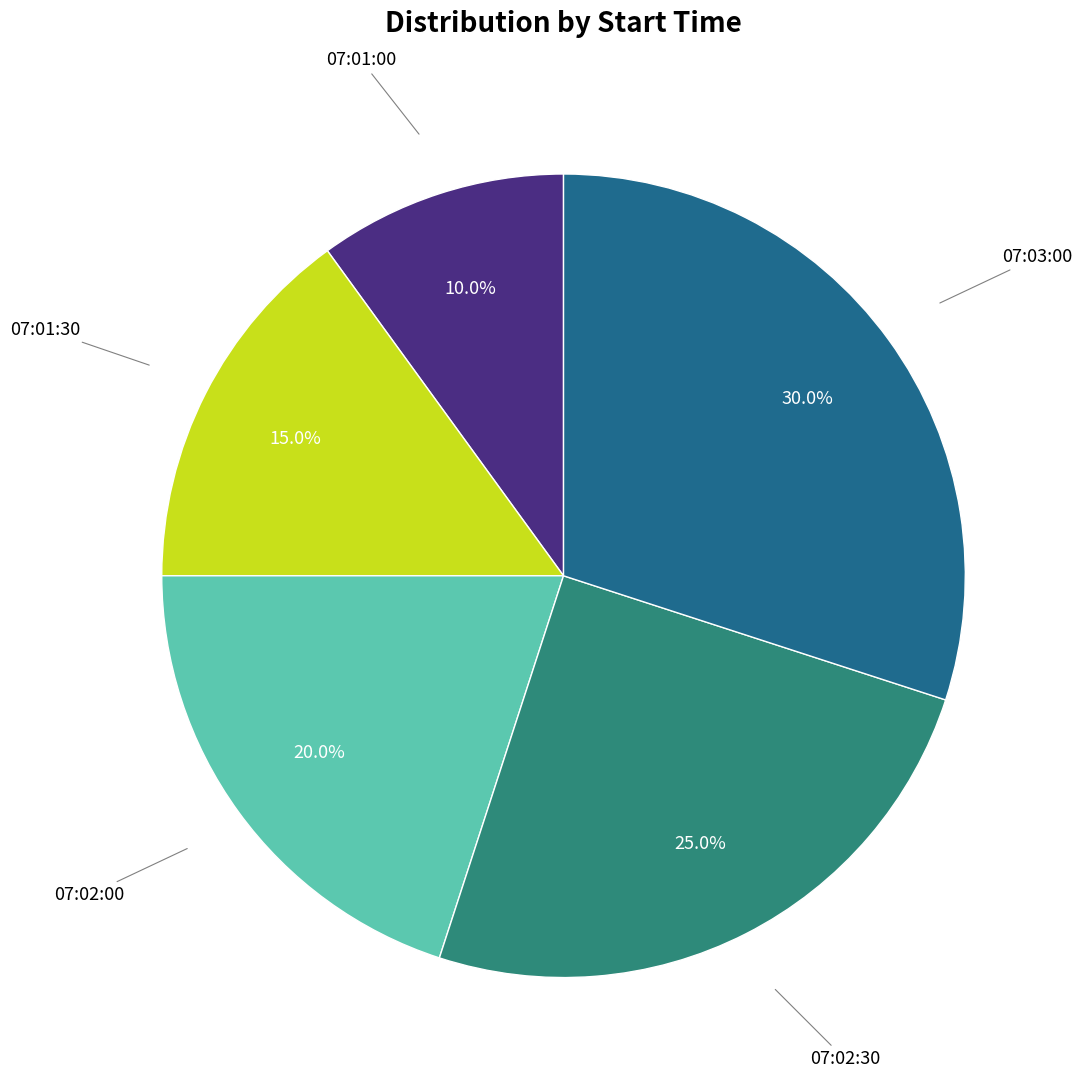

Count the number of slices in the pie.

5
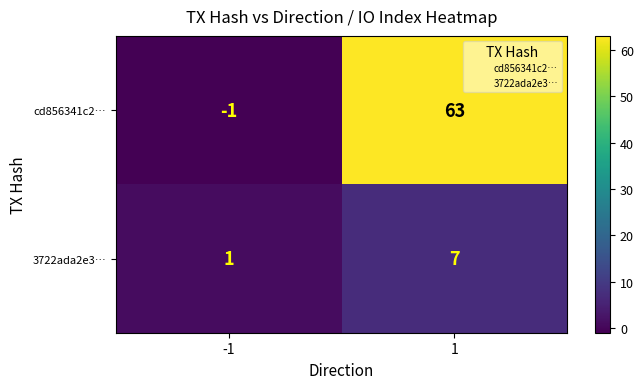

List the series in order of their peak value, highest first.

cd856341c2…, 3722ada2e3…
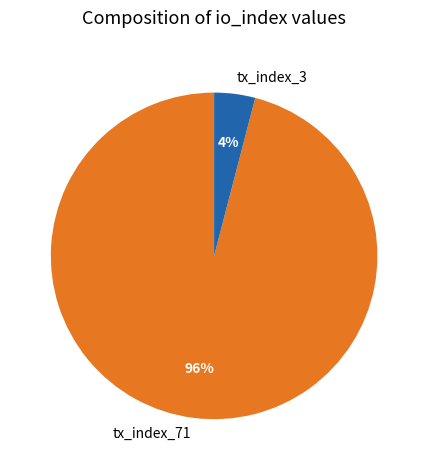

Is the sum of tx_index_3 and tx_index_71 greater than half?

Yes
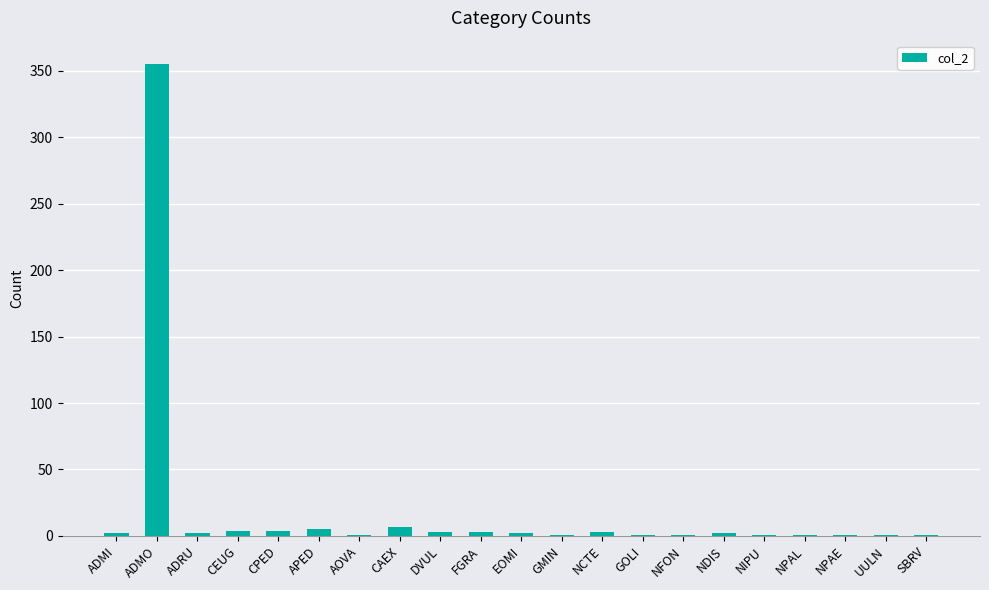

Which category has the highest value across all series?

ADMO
======
* [Instruction]
Set out the lines of all the rows above as a Markdown table with the columns Number and Line, one line per table row, skipping blank lines and leaving out the pictures.

* [The answer]
| Number | Line |
|---|---|
| 1 | Count the number of slices in the pie. |
| 2 | 5 |
| 3 | List the series in order of their peak value, highest first. |
| 4 | cd856341c2…, 3722ada2e3… |
| 5 | Is the sum of tx_index_3 and tx_index_71 greater than half? |
| 6 | Yes |
| 7 | Which category has the highest value across all series? |
| 8 | ADMO |